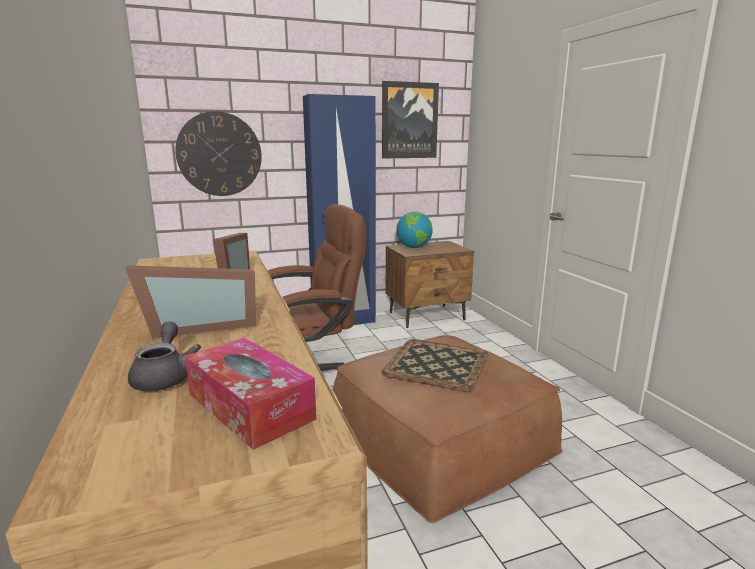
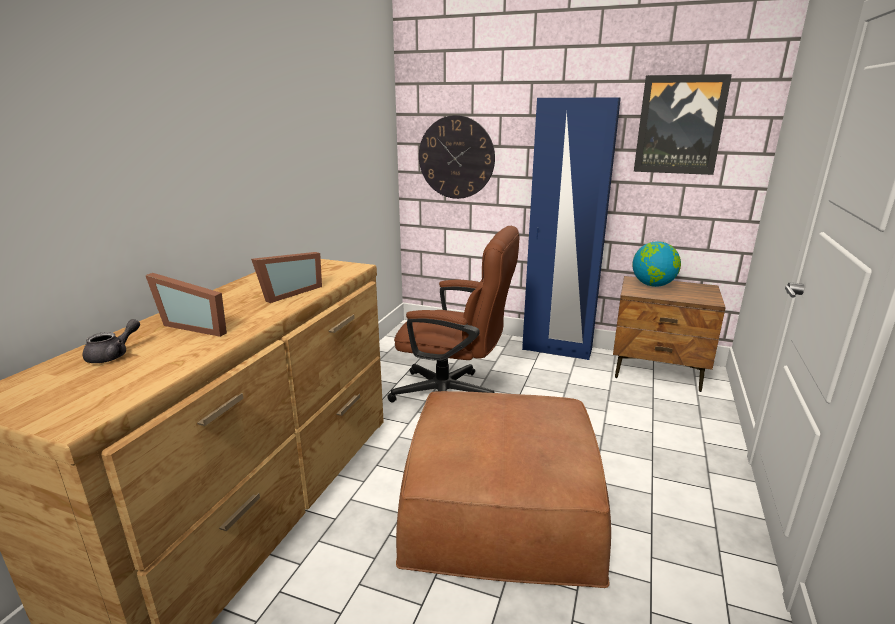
camera: 40 degrees right, 5 degrees up
(250, 406) = (96, 392): tissue box -> none
(438, 364) = (506, 425): tray -> none

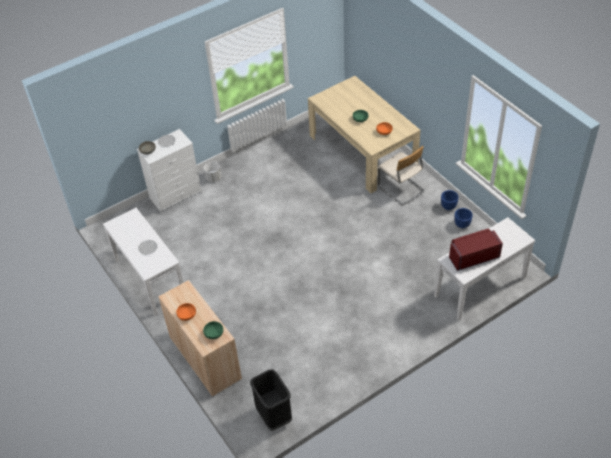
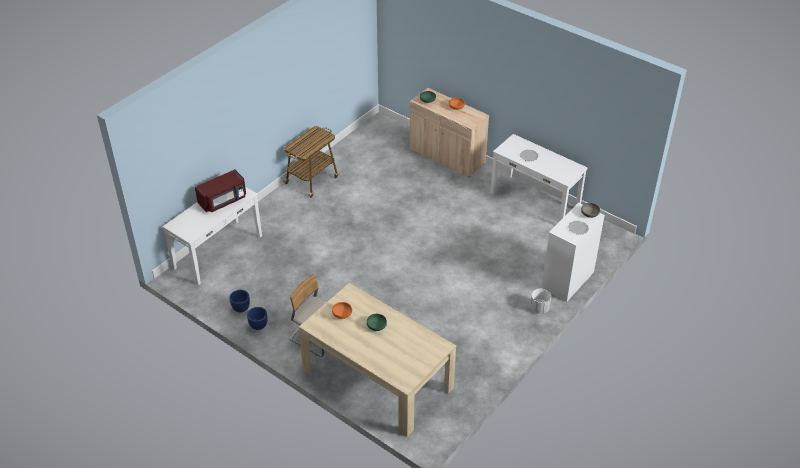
camera: 160 degrees right, 5 degrees down
(274, 416) = (373, 134): black trash can -> none
(366, 358) = (312, 180): none -> cart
====================
**Assignment:**
The listing above is to be retyped exactly, with all pictures left out.

**Solution:**
camera: 40 degrees right, 5 degrees up
(250, 406) = (96, 392): tissue box -> none
(438, 364) = (506, 425): tray -> none

camera: 160 degrees right, 5 degrees down
(274, 416) = (373, 134): black trash can -> none
(366, 358) = (312, 180): none -> cart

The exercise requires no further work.